*** SUPPLIED RECORDS ***
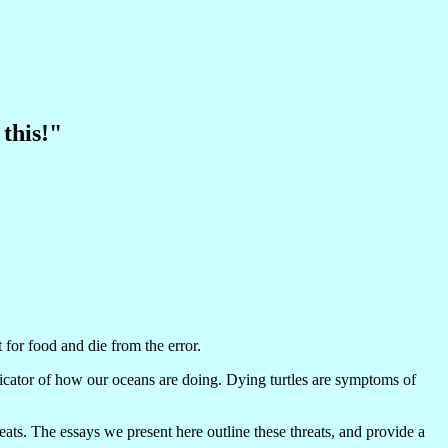
 this!"
 for food and die from the error.
ndicator of how our oceans are doing. Dying turtles are symptoms of
ats. The essays we present here outline these threats, and provide a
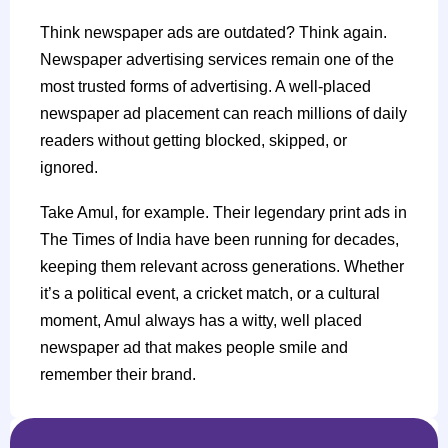
Think newspaper ads are outdated? Think again.
Newspaper advertising services remain one of the
most trusted forms of advertising. A well-placed
newspaper ad placement can reach millions of daily
readers without getting blocked, skipped, or
ignored.
Take Amul, for example. Their legendary print ads in
The Times of India have been running for decades,
keeping them relevant across generations. Whether
it’s a political event, a cricket match, or a cultural
moment, Amul always has a witty, well placed
newspaper ad that makes people smile and
remember their brand.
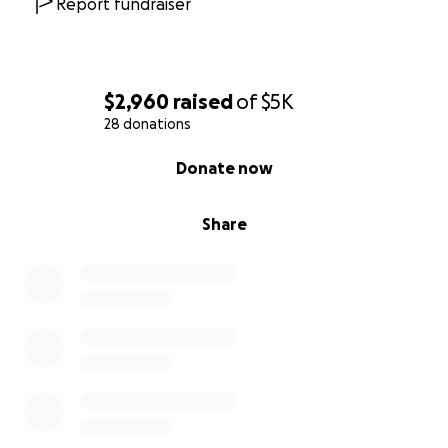
Report fundraiser
$2,960
raised
of
$5K
28 donations
0% complete
Donate now
Share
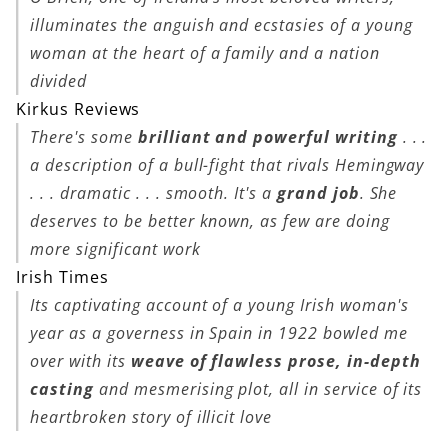
illuminates the anguish and ecstasies of a young
woman at the heart of a family and a nation
divided
Kirkus Reviews
There's some
brilliant and powerful writing
. . .
a description of a bull-fight that rivals Hemingway
. . . dramatic . . . smooth. It's a
grand job
. She
deserves to be better known, as few are doing
more significant work
Irish Times
Its captivating account of a young Irish woman's
year as a governess in Spain in 1922 bowled me
over with its
weave of flawless prose, in-depth
casting
and mesmerising plot, all in service of its
heartbroken story of illicit love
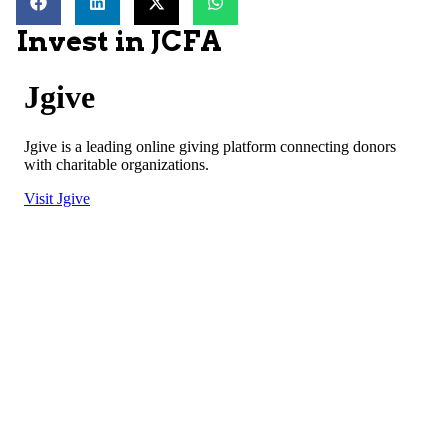
Invest in JCFA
*** End of SUPPLIED RECORDS ***
* **REQUEST**
Say how many lines in the records contain the string "Times", and say nothing else.

* **FINAL ANSWER**
2